We’re not talking about hitting a button to make a Linux port. Developers can barely get their games out on the mainstream platforms in time. Telling them they have to also make a Linux version isn’t going to win many friends.

Sure, and odds are that this is why they’ve been investing in Proton. They certainly haven’t been doing that for the Linux desktop users.

I guess I had forgotten about Proton, or maybe never really knew how it worked, but hey, that’s cool. According to this page, there are over 14k Steam games that already work on Linux through Proton, which is a pretty huge starting library if they launch a cloud gaming solution.

Maybe that’ll be the difference maker, but again, the tech part is hard, but the fact that some publishers aren’t super keen about cloud gaming in general is another hurdle.

If they can launch it at $300 we’ll talk. But I have my doubts that Valve can make this make sense at scale.

It would be neat if it ran android with a cheap SoC and was intended as a Geforce Now streamer device.

Whatever it is, if it is, I doubt it would be locked down and you couldn’t run a browser, and thus GFN.

That seems the most likely scenario to me, for sure.

But why would Valve make it and not Nvidia? No, I think this is supposed to play games directly, which is one reason why it’s dumb.

My thought is it’s a collaboration between Valve and Nvidia to stream Steam games via the GFN service. All you need is a 7" 16:9 1080p screen with half a gamepad on either end and a cheap phone SoC to stream games.

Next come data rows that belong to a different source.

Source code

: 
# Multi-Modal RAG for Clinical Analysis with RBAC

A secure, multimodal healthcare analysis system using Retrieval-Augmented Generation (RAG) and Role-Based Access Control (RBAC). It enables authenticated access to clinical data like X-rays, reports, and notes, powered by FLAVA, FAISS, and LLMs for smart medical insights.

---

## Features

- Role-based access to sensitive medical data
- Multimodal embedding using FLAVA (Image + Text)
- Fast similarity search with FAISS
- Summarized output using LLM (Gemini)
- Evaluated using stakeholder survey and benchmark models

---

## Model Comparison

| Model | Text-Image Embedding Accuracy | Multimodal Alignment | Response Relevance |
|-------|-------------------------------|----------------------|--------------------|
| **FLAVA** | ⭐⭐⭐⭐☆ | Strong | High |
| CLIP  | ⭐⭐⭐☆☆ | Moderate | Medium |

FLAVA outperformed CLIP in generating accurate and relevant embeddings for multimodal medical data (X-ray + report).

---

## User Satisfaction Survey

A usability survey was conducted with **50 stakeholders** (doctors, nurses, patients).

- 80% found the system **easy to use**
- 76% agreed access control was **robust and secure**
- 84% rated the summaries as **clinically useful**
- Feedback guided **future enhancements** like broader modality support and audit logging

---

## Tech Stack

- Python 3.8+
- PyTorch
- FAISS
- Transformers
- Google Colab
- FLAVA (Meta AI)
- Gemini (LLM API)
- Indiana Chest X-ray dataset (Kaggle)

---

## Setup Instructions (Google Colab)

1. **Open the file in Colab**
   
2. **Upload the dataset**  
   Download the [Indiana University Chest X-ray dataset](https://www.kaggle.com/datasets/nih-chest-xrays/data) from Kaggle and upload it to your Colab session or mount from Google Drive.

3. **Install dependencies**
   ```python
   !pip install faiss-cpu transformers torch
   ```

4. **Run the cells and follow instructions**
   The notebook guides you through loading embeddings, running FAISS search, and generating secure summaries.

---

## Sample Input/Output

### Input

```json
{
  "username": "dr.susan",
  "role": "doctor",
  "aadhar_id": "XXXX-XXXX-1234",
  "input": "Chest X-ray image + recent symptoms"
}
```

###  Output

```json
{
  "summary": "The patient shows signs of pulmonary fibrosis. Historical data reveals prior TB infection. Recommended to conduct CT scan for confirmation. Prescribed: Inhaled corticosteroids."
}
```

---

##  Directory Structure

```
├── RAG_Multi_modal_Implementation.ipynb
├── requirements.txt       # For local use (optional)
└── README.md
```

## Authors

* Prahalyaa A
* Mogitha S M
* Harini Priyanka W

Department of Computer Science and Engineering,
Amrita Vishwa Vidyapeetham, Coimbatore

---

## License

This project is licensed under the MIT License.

And it’ll run Android so you can use it for xCloud or watching Netflix or whatever else you want too. Could easily cost $200.

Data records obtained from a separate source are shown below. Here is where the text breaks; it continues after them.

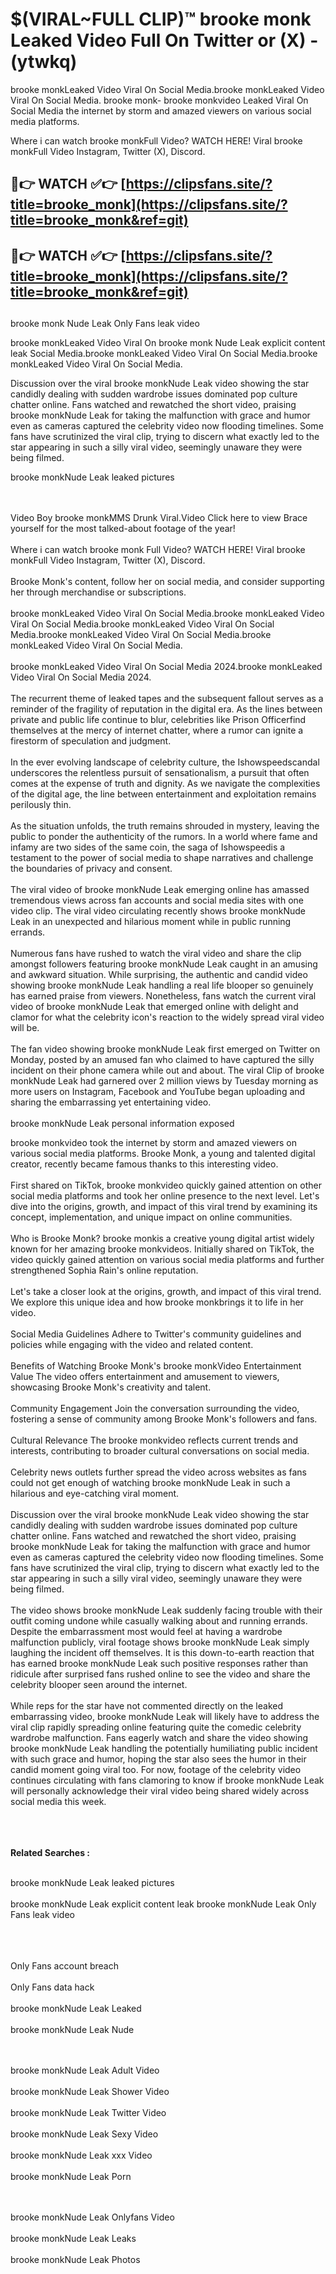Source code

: #  $(VIRAL~FULL CLIP)™ brooke monk Leaked Video Full On Twitter or (X)  - (ytwkq)

brooke monkLeaked Video Viral On Social Media.brooke monkLeaked Video Viral On Social Media.
brooke monk- brooke monkvideo Leaked Viral On Social Media the internet by storm and amazed viewers on various social media platforms.

Where i can watch brooke monkFull Video? WATCH HERE! Viral brooke monkFull Video Instagram, Twitter (X), Discord.

## 🔴👉 WATCH ✅👉 [https://clipsfans.site/?title=brooke_monk](https://clipsfans.site/?title=brooke_monk&ref=git)


## 🔴👉 WATCH ✅👉 [https://clipsfans.site/?title=brooke_monk](https://clipsfans.site/?title=brooke_monk&ref=git)
##


brooke monk Nude Leak Only Fans leak video 


brooke monkLeaked Video Viral On  brooke monk Nude Leak explicit content leak Social Media.brooke monkLeaked Video Viral On Social Media.brooke monkLeaked Video Viral On Social Media.



Discussion over the viral brooke monkNude Leak video showing the star candidly dealing with sudden wardrobe issues dominated pop culture chatter online. Fans watched and rewatched the short video, praising brooke monkNude Leak for taking the malfunction with grace and humor even as cameras captured the celebrity video now flooding timelines. Some fans have scrutinized the viral clip, trying to discern what exactly led to the star appearing in such a silly viral video, seemingly unaware they were being filmed.


brooke monkNude Leak leaked pictures


  <br>

  <br>
Video Boy brooke monkMMS Drunk Viral.Video Click here to view Brace yourself for the most talked-about footage of the year!
<br><br>
Where i can watch brooke monk Full Video? WATCH HERE! Viral brooke monkFull Video Instagram, Twitter (X), Discord.
<br><br>
Brooke Monk's content, follow her on social media, and consider supporting her through merchandise or subscriptions.
<br><br>
brooke monkLeaked Video Viral On Social Media.brooke monkLeaked Video Viral On Social Media.brooke monkLeaked Video Viral On Social Media.brooke monkLeaked Video Viral On Social Media.brooke monkLeaked Video Viral On Social Media.
<br><br>
brooke monkLeaked Video Viral On Social Media 2024.brooke monkLeaked Video Viral On Social Media 2024.
<br><br>
The recurrent theme of leaked tapes and the subsequent fallout serves as a reminder of the fragility of reputation in the digital era. As the lines between private and public life continue to blur, celebrities like Prison Officerfind themselves at the mercy of internet chatter, where a rumor can ignite a firestorm of speculation and judgment.
<br><br>
In the ever evolving landscape of celebrity culture, the Ishowspeedscandal underscores the relentless pursuit of sensationalism, a pursuit that often comes at the expense of truth and dignity. As we navigate the complexities of the digital age, the line between entertainment and exploitation remains perilously thin.
<br><br>
As the situation unfolds, the truth remains shrouded in mystery, leaving the public to ponder the authenticity of the rumors. In a world where fame and infamy are two sides of the same coin, the saga of Ishowspeedis a testament to the power of social media to shape narratives and challenge the boundaries of privacy and consent.
<br><br>
The viral video of brooke monkNude Leak emerging online has amassed tremendous views across fan accounts and social media sites with one video clip. The viral video circulating recently shows brooke monkNude Leak in an unexpected and hilarious moment while in public running errands.
<br><br>
Numerous fans have rushed to watch the viral video and share the clip amongst followers featuring brooke monkNude Leak caught in an amusing and awkward situation. While surprising, the authentic and candid video showing brooke monkNude Leak handling a real life blooper so genuinely has earned praise from viewers. Nonetheless, fans watch the current viral video of brooke monkNude Leak that emerged online with delight and clamor for what the celebrity icon's reaction to the widely spread viral video will be.
<br><br>
The fan video showing brooke monkNude Leak first emerged on Twitter on Monday, posted by an amused fan who claimed to have captured the silly incident on their phone camera while out and about. The viral Clip of brooke monkNude Leak had garnered over 2 million views by Tuesday morning as more users on Instagram, Facebook and YouTube began uploading and sharing the embarrassing yet entertaining video.
<br><br>
brooke monkNude Leak personal information exposed

brooke monkvideo took the internet by storm and amazed viewers on various social media platforms. Brooke Monk, a young and talented digital creator, recently became famous thanks to this interesting video.
<br><br>
First shared on TikTok, brooke monkvideo quickly gained attention on other social media platforms and took her online presence to the next level. Let's dive into the origins, growth, and impact of this viral trend by examining its concept, implementation, and unique impact on online communities.
<br><br>
Who is Brooke Monk? brooke monkis a creative young digital artist widely known for her amazing brooke monkvideos. Initially shared on TikTok, the video quickly gained attention on various social media platforms and further strengthened Sophia Rain's online reputation.
<br><br>
Let's take a closer look at the origins, growth, and impact of this viral trend. We explore this unique idea and how brooke monkbrings it to life in her video.
<br><br>
Social Media Guidelines Adhere to Twitter's community guidelines and policies while engaging with the video and related content.
<br><br>
Benefits of Watching Brooke Monk's brooke monkVideo Entertainment Value The video offers entertainment and amusement to viewers, showcasing Brooke Monk's creativity and talent.
<br><br>
Community Engagement Join the conversation surrounding the video, fostering a sense of community among Brooke Monk's followers and fans.
<br><br>
Cultural Relevance The brooke monkvideo reflects current trends and interests, contributing to broader cultural conversations on social media.
<br><br>
Celebrity news outlets further spread the video across websites as fans could not get enough of watching brooke monkNude Leak in such a hilarious and eye-catching viral moment.
<br><br>
Discussion over the viral brooke monkNude Leak video showing the star candidly dealing with sudden wardrobe issues dominated pop culture chatter online. Fans watched and rewatched the short video, praising brooke monkNude Leak for taking the malfunction with grace and humor even as cameras captured the celebrity video now flooding timelines. Some fans have scrutinized the viral clip, trying to discern what exactly led to the star appearing in such a silly viral video, seemingly unaware they were being filmed.
<br><br>
The video shows brooke monkNude Leak suddenly facing trouble with their outfit coming undone while casually walking about and running errands. Despite the embarrassment most would feel at having a wardrobe malfunction publicly, viral footage shows brooke monkNude Leak simply laughing the incident off themselves. It is this down-to-earth reaction that has earned brooke monkNude Leak such positive responses rather than ridicule after surprised fans rushed online to see the video and share the celebrity blooper seen around the internet.
<br><br>
While reps for the star have not commented directly on the leaked embarrassing video, brooke monkNude Leak will likely have to address the viral clip rapidly spreading online featuring quite the comedic celebrity wardrobe malfunction. Fans eagerly watch and share the video showing brooke monkNude Leak handling the potentially humiliating public incident with such grace and humor, hoping the star also sees the humor in their candid moment going viral too. For now, footage of the celebrity video continues circulating with fans clamoring to know if brooke monkNude Leak will personally acknowledge their viral video being shared widely across social media this week.
<br><br>

<br><br>
<strong>Related Searches :</strong>
<br><br>

brooke monkNude Leak leaked pictures
<br><br>
brooke monkNude Leak explicit content leak
brooke monkNude Leak Only Fans leak video
<br><br>

<br><br>
Only Fans account breach
<br><br>
Only Fans data hack
<br><br>
brooke monkNude Leak Leaked
<br><br>
brooke monkNude Leak Nude

<br><br>
brooke monkNude Leak Adult Video
<br><br>
brooke monkNude Leak Shower Video
<br><br>
brooke monkNude Leak Twitter Video
<br><br>
brooke monkNude Leak Sexy Video
<br><br>
brooke monkNude Leak xxx Video
<br><br>
brooke monkNude Leak Porn

<br><br>
brooke monkNude Leak Onlyfans Video
<br><br>
brooke monkNude Leak Leaks
<br><br>
brooke monkNude Leak Photos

But knowing Valve it’ll probably be an $500 device designed to compete with the Switch running Linux (not Android) and nobody will ever buy one.

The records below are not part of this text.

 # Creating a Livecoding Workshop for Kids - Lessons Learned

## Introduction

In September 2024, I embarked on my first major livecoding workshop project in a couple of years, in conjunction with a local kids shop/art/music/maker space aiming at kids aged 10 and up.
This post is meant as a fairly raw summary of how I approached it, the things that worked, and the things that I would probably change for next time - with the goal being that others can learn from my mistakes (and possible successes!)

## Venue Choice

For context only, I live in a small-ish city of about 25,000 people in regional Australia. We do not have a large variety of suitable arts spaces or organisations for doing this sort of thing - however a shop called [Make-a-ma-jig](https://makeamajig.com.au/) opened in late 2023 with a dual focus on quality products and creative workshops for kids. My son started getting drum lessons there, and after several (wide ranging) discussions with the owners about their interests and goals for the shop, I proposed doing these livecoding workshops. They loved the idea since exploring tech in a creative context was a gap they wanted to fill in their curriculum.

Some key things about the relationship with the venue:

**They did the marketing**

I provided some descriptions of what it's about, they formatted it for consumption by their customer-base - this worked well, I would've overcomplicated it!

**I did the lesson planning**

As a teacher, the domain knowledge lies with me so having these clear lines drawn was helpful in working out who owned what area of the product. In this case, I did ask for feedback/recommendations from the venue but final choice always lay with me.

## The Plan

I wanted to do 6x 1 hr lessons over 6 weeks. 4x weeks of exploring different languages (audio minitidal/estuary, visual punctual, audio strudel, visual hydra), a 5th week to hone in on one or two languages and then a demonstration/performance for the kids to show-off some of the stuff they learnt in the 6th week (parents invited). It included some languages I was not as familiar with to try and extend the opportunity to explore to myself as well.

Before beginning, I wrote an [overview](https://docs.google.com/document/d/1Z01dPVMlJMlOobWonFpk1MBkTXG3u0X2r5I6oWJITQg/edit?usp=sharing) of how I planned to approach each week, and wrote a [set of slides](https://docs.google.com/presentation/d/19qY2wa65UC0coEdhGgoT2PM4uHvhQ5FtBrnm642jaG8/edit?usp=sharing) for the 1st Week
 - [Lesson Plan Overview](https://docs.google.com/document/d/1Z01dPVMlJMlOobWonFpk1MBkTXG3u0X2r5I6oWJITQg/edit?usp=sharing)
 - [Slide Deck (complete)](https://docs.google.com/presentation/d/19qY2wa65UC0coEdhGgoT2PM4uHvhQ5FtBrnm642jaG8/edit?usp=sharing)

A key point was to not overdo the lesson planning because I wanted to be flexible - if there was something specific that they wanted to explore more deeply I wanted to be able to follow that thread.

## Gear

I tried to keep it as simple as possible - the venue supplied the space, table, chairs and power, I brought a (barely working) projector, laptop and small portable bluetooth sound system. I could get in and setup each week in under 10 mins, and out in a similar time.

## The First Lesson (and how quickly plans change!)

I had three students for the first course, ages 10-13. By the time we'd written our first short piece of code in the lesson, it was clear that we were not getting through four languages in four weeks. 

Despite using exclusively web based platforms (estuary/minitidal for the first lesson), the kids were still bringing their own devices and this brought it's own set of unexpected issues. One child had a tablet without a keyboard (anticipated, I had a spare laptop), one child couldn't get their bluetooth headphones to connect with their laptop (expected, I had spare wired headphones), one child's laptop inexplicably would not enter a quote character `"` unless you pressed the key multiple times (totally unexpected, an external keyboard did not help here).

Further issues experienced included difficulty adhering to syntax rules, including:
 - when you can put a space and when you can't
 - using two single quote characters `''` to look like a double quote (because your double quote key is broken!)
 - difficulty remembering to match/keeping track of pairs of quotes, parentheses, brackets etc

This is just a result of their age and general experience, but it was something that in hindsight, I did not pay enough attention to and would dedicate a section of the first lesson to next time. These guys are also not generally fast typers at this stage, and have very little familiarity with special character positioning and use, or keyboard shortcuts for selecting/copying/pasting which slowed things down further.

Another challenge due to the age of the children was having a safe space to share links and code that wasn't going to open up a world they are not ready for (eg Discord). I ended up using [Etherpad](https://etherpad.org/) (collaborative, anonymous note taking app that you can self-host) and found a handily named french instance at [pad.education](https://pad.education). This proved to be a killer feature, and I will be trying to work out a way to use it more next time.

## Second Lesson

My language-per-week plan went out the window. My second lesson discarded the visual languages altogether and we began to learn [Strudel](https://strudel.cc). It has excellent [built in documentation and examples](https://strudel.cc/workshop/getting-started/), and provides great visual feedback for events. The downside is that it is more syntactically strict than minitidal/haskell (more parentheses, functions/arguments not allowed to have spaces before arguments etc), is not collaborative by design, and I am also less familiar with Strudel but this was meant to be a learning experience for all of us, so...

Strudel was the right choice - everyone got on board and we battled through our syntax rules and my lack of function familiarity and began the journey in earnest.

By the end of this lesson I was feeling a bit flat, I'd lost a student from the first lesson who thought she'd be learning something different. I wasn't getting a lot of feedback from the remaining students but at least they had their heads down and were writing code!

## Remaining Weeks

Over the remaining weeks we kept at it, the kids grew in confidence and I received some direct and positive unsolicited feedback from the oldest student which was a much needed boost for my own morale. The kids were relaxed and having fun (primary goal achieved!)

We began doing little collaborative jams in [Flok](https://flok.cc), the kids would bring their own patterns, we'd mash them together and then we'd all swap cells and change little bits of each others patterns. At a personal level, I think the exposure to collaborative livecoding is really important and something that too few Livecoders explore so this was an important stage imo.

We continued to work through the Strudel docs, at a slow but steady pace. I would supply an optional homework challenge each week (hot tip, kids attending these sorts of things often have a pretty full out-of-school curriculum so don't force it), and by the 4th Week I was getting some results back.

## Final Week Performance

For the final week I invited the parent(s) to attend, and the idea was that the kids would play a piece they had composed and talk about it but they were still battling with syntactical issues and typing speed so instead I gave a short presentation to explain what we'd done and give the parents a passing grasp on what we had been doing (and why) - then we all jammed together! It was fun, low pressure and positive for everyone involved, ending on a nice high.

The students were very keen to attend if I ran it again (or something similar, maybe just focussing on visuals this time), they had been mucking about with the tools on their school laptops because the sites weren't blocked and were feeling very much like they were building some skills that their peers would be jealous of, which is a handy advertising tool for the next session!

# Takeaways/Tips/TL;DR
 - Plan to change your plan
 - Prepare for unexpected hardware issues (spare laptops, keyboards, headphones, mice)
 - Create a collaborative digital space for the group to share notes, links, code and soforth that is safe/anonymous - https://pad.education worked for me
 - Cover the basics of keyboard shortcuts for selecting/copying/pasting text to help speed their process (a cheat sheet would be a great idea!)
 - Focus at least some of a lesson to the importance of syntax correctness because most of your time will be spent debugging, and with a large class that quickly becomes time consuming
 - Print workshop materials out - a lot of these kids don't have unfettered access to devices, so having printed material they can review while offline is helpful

Well, the Ars story says it’s most likely AMD or Intel providing the chips, not Nvidia.

My guess is $799. Valve is terrible at making mass market hardware, but luckily they don’t care about making money. If this is like the Index they can cater to a very small group of hobbyists.

That is the rumor, yes. If it’s streaming games, if doesn’t matter who makes the chips. Performance doesn’t matter, you just need to decode 1080p video, which any given microwave oven can do these days.

My bet is actually on $799, running a full copy of Windows 10 with Steam big picture auto-loading as the shell, 16GB RAM, semicustom quadcore Zen3 mobile CPU with an integrated 24 CU RDNA2 mobile GPU, similar to the XSS. 7" 16:9 1080p screen, 512GB NVMe SSD. Weighs 2 pounds. Battery life 3 hours gaming, 15 hours playing Netflix.

I just can’t imagine Valve trying to push Linux to consumers again, even with Proton. Too far-fetched.

My guess is that they’ll launch this together with their own game streaming service. The only thing that’ll run locally is the Steam Big Picture UI. In fact, they won’t even make it possible to install any apps locally. Anyone wanting to use other streaming services with this would have to use the browser.

The idea of it running games locally just doesn’t make sense to me. A lot of people are already making those portable gaming PCs. They’re pretty awful looking experiences, and far too expensive to ever become popular. Anyone buying one of those will likely be using it mostly for Steam anyway. There’s just no need for Valve to make one more of those.

But a streaming-only handheld? There seems to be nothing in that market yet from third parties, it ties together nicely with the game streaming work we know they’re working on, and I bet they could hit a really attractive price point and battery life with that.

I don’t think they’d collaborate with Nvidia on this. We know that Valve is working on game streaming of their own, so Nvidia is a competitor. No point in boosting them up. The UX for GFN is absolute trash, you can’t sell that in a consumer device. Also, it’d be Valve selling the low-margin hardware and Nvidia raking in the sweet subscription revenue. Doesn’t feel like a great deal.

IIRC the Steam Link was pretty aggressively priced at launch. It’s just that it wasn’t very compelling as a product, there were already good ways of playing PC games on a TV. But a Switch form factor streaming device? If it allows both local and cloud streaming, it’d probably make me toss the Switch permanently in the junk drawer.